Once this series gets merged it will be easier to work on that patch (which would require both
backends to be present in the baseline).
> > 
alan:snip
> > +++ b/drivers/gpu/drm/i915/pxp/intel_pxp_gsccs.h
> > @@ -10,14 +10,18 @@
> >   
> >   struct intel_pxp;
> >   
> > -#define GSC_REPLY_LATENCY_MS 200
> > +#define GSC_REPLY_LATENCY_MS 210
> 
> why move from 200 to 210? not a problem, I just want to understand why 
> this is required.
> 
> Daniele
alan: so 200 is based on the fw spec - and from real testing i observed the occasional highs touching ~185ms.

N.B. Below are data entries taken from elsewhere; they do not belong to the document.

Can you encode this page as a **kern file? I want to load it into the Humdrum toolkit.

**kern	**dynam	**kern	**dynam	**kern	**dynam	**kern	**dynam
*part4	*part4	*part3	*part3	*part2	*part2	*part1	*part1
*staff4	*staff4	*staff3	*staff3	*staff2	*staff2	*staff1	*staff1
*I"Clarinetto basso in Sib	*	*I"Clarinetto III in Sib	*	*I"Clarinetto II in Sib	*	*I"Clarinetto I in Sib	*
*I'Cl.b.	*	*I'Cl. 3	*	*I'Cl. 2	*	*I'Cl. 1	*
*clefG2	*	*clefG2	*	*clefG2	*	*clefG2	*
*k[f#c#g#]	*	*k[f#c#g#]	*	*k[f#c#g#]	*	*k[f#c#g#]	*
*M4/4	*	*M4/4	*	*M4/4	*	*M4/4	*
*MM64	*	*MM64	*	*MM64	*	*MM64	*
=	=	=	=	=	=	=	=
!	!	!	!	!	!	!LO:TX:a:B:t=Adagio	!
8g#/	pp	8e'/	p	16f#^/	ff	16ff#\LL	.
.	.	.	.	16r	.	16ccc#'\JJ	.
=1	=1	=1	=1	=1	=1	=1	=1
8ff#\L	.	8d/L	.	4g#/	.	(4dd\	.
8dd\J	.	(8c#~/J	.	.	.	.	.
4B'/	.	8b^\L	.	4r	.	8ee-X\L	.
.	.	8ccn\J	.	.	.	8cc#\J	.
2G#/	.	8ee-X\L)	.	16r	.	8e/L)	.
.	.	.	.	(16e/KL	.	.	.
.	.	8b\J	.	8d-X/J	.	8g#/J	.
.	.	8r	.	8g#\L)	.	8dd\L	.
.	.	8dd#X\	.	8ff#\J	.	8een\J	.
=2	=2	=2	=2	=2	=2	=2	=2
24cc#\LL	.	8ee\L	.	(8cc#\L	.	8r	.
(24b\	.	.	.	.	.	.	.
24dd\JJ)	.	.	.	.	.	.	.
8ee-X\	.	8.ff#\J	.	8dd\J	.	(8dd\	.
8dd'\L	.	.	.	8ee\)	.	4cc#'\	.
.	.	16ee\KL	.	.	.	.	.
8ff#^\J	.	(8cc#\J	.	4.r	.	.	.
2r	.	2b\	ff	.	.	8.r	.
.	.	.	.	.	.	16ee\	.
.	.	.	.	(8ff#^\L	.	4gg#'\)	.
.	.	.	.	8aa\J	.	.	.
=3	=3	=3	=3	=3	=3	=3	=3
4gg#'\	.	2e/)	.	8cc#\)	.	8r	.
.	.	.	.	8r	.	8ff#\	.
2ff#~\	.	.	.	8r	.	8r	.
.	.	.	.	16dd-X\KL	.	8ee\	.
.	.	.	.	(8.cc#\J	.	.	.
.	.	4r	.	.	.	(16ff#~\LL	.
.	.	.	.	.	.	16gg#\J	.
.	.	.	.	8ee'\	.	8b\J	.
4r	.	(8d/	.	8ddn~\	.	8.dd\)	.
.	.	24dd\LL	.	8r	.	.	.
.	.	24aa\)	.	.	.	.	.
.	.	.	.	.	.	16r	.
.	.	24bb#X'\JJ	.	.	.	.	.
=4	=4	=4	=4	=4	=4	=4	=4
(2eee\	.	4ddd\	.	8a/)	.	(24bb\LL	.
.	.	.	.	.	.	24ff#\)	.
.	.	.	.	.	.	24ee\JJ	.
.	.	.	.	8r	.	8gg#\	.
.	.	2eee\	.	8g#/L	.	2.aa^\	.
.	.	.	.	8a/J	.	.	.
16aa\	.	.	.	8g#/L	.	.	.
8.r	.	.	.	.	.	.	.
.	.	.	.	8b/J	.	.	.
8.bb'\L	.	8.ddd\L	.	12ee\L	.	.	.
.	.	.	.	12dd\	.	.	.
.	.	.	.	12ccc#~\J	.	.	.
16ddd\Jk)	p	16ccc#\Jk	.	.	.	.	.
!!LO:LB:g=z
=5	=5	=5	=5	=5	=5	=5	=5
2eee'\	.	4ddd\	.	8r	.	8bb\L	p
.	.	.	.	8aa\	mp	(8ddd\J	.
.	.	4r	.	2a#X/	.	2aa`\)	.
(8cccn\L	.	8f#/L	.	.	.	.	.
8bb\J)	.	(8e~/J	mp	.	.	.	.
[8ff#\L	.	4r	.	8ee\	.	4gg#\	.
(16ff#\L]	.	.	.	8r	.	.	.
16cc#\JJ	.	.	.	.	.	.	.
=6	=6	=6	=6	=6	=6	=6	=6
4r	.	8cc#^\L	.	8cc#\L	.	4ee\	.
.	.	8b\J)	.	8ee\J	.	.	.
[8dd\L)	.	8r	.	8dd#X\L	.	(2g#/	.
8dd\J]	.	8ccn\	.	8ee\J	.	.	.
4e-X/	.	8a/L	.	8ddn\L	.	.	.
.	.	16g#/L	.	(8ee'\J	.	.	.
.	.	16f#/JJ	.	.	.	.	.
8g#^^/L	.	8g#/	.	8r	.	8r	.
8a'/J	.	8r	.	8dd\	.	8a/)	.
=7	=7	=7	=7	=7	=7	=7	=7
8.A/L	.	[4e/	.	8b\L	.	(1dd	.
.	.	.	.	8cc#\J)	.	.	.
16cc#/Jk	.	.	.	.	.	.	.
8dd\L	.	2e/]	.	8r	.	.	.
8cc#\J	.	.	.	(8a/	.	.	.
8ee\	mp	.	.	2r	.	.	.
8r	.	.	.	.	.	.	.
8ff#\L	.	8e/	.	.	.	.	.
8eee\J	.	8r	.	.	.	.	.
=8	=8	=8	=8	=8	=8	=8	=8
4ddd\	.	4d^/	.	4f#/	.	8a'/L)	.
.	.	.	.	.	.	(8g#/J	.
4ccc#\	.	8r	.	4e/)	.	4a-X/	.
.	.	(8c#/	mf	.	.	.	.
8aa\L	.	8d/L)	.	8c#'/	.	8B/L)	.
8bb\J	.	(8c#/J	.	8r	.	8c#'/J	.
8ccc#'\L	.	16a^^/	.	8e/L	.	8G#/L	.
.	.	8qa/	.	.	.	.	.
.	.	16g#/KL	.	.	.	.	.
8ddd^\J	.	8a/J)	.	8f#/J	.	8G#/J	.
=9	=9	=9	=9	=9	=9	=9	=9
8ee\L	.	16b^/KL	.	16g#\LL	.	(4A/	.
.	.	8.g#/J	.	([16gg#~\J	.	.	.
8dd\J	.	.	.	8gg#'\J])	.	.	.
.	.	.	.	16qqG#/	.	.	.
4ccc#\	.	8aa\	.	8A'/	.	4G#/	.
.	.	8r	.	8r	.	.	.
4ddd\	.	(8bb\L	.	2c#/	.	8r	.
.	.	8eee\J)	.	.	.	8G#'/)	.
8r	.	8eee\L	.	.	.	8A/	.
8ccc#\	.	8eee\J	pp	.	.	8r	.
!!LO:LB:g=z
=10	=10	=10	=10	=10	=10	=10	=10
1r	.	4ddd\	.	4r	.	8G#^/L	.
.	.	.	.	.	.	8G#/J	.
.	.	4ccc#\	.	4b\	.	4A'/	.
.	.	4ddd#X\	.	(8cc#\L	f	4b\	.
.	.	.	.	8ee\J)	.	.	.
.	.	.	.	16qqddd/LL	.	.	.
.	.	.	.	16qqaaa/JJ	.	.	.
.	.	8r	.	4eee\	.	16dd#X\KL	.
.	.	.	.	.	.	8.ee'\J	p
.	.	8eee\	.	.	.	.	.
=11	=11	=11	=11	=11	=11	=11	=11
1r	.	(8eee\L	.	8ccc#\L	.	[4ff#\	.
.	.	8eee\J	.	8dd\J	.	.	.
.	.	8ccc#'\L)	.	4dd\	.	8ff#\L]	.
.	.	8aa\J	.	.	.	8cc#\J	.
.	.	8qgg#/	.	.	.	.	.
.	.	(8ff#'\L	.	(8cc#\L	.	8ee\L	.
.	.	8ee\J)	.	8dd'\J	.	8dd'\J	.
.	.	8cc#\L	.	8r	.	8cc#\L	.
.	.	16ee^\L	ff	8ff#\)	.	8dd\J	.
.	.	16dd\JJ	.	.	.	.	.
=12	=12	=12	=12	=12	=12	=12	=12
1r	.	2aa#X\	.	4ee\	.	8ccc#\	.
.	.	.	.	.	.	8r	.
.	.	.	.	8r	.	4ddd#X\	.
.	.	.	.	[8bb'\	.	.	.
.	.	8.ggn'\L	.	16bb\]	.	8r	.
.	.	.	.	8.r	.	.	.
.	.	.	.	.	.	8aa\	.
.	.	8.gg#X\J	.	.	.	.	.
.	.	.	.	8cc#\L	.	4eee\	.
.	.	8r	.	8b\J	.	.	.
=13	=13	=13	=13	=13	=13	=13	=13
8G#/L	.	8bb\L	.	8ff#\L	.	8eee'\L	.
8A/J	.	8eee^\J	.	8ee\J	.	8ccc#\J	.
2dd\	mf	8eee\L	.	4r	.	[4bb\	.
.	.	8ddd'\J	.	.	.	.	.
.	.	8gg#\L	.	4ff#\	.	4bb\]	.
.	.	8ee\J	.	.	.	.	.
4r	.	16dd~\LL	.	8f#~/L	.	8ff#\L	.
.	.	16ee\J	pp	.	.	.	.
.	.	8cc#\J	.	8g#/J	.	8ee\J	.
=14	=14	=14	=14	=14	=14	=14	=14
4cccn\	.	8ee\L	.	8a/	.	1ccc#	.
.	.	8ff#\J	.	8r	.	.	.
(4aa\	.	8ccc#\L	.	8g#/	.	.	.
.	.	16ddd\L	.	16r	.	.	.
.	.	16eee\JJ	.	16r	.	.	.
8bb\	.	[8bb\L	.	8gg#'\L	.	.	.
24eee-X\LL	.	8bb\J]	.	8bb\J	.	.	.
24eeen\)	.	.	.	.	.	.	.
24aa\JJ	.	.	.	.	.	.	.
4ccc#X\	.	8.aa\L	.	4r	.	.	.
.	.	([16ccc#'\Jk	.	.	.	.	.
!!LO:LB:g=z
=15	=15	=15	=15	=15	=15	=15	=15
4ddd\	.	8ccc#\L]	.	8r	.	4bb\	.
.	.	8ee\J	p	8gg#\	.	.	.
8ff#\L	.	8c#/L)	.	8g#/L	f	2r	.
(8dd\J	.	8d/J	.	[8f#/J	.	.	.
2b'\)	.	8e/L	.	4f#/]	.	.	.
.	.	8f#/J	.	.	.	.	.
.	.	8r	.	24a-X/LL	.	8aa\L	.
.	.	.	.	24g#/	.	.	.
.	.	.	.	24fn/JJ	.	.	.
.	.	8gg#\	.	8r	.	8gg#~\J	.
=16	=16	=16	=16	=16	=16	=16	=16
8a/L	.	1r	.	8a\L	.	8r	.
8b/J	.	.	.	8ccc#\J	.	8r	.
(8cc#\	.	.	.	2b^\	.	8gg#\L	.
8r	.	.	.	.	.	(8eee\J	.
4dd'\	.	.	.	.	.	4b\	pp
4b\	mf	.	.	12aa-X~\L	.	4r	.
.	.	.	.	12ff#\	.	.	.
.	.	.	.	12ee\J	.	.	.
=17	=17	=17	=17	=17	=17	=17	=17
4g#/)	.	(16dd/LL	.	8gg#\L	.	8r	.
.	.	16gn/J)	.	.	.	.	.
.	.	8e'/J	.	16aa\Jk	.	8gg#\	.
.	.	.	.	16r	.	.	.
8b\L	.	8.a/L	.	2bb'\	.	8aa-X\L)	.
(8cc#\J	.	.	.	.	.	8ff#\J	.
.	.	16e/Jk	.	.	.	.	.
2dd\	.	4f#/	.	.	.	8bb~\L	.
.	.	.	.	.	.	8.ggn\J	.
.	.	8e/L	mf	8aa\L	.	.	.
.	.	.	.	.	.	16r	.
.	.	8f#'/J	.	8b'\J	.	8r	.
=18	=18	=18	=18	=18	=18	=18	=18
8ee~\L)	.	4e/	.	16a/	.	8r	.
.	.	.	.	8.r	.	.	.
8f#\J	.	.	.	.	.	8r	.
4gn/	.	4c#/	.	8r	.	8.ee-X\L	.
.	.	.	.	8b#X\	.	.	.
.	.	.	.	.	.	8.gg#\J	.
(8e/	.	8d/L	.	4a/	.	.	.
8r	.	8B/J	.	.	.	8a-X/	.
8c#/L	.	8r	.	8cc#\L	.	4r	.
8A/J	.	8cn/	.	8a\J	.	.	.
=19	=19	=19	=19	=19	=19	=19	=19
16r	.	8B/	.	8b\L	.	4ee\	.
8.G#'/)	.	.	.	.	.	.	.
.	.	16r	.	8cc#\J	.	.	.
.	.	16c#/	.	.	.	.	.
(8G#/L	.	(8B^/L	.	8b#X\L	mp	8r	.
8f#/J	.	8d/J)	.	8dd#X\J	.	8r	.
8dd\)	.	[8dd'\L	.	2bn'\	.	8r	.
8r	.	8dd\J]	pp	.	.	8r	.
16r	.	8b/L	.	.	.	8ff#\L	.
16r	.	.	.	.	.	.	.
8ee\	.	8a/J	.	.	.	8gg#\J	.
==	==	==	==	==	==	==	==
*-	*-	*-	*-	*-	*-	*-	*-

However, the spec gives this number as the expected max time the firmware is going to take to process the request
and post a reply. Therefore it doesn't include the additional overhead for the request creation, emision,
submission via guc and the completion pipeline completion indication. All of these contribute additional layers
of possible delay. Since arb-session creation and invalidation are not common events,
I believe a slightly wider overhead of 10 milisec will not hurt.